● **WHAT IS BEING ASKED**: Output all records exactly.

PROVIDED RECORDS below:

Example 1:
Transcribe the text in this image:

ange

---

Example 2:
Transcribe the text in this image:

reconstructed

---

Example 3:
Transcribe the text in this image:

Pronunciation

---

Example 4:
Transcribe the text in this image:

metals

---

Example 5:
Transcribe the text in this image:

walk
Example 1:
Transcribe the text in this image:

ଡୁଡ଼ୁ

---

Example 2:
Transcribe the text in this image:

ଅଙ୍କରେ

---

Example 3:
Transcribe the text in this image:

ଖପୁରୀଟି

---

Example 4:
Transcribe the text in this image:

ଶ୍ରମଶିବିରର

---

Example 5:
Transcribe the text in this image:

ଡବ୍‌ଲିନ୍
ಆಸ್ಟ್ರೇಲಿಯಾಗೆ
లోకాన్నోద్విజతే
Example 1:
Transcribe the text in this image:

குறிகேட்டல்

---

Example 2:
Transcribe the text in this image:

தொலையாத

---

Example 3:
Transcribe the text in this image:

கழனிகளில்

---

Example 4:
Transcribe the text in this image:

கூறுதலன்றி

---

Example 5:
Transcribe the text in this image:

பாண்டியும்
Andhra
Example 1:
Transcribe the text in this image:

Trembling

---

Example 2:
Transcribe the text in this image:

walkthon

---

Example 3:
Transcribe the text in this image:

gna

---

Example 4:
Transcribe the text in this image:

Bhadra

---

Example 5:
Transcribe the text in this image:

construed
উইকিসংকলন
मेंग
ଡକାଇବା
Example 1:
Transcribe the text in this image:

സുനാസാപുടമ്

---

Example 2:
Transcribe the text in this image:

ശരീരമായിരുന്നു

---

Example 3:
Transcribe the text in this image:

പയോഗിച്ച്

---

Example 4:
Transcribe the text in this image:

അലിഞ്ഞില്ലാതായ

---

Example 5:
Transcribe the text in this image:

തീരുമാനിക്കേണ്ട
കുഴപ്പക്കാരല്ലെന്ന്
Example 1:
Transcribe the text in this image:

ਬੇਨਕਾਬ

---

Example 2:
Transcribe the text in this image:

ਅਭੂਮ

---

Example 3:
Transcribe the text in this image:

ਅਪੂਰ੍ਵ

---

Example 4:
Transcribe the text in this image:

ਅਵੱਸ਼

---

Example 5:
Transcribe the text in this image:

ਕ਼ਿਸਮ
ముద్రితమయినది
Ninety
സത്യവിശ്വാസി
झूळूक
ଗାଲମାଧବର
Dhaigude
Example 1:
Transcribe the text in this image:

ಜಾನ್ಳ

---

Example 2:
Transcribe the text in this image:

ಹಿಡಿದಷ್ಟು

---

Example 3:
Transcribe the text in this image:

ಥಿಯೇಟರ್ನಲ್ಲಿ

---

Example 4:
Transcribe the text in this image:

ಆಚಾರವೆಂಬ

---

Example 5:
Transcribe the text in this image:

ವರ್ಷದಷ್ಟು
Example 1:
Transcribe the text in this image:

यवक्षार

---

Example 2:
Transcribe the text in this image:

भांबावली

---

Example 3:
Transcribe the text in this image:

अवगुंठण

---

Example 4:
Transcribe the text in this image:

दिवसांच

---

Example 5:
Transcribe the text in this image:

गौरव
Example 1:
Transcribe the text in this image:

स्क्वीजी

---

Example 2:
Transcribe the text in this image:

End of PROVIDED RECORDS.

● **TASK RESULT**:
Example 1:
Transcribe the text in this image:

ange

---

Example 2:
Transcribe the text in this image:

reconstructed

---

Example 3:
Transcribe the text in this image:

Pronunciation

---

Example 4:
Transcribe the text in this image:

metals

---

Example 5:
Transcribe the text in this image:

walk
Example 1:
Transcribe the text in this image:

ଡୁଡ଼ୁ

---

Example 2:
Transcribe the text in this image:

ଅଙ୍କରେ

---

Example 3:
Transcribe the text in this image:

ଖପୁରୀଟି

---

Example 4:
Transcribe the text in this image:

ଶ୍ରମଶିବିରର

---

Example 5:
Transcribe the text in this image:

ଡବ୍‌ଲିନ୍
ಆಸ್ಟ್ರೇಲಿಯಾಗೆ
లోకాన్నోద్విజతే
Example 1:
Transcribe the text in this image:

குறிகேட்டல்

---

Example 2:
Transcribe the text in this image:

தொலையாத

---

Example 3:
Transcribe the text in this image:

கழனிகளில்

---

Example 4:
Transcribe the text in this image:

கூறுதலன்றி

---

Example 5:
Transcribe the text in this image:

பாண்டியும்
Andhra
Example 1:
Transcribe the text in this image:

Trembling

---

Example 2:
Transcribe the text in this image:

walkthon

---

Example 3:
Transcribe the text in this image:

gna

---

Example 4:
Transcribe the text in this image:

Bhadra

---

Example 5:
Transcribe the text in this image:

construed
উইকিসংকলন
मेंग
ଡକାଇବା
Example 1:
Transcribe the text in this image:

സുനാസാപുടമ്

---

Example 2:
Transcribe the text in this image:

ശരീരമായിരുന്നു

---

Example 3:
Transcribe the text in this image:

പയോഗിച്ച്

---

Example 4:
Transcribe the text in this image:

അലിഞ്ഞില്ലാതായ

---

Example 5:
Transcribe the text in this image:

തീരുമാനിക്കേണ്ട
കുഴപ്പക്കാരല്ലെന്ന്
Example 1:
Transcribe the text in this image:

ਬੇਨਕਾਬ

---

Example 2:
Transcribe the text in this image:

ਅਭੂਮ

---

Example 3:
Transcribe the text in this image:

ਅਪੂਰ੍ਵ

---

Example 4:
Transcribe the text in this image:

ਅਵੱਸ਼

---

Example 5:
Transcribe the text in this image:

ਕ਼ਿਸਮ
ముద్రితమయినది
Ninety
സത്യവിശ്വാസി
झूळूक
ଗାଲମାଧବର
Dhaigude
Example 1:
Transcribe the text in this image:

ಜಾನ್ಳ

---

Example 2:
Transcribe the text in this image:

ಹಿಡಿದಷ್ಟು

---

Example 3:
Transcribe the text in this image:

ಥಿಯೇಟರ್ನಲ್ಲಿ

---

Example 4:
Transcribe the text in this image:

ಆಚಾರವೆಂಬ

---

Example 5:
Transcribe the text in this image:

ವರ್ಷದಷ್ಟು
Example 1:
Transcribe the text in this image:

यवक्षार

---

Example 2:
Transcribe the text in this image:

भांबावली

---

Example 3:
Transcribe the text in this image:

अवगुंठण

---

Example 4:
Transcribe the text in this image:

दिवसांच

---

Example 5:
Transcribe the text in this image:

गौरव
Example 1:
Transcribe the text in this image:

स्क्वीजी

---

Example 2:
Transcribe the text in this image:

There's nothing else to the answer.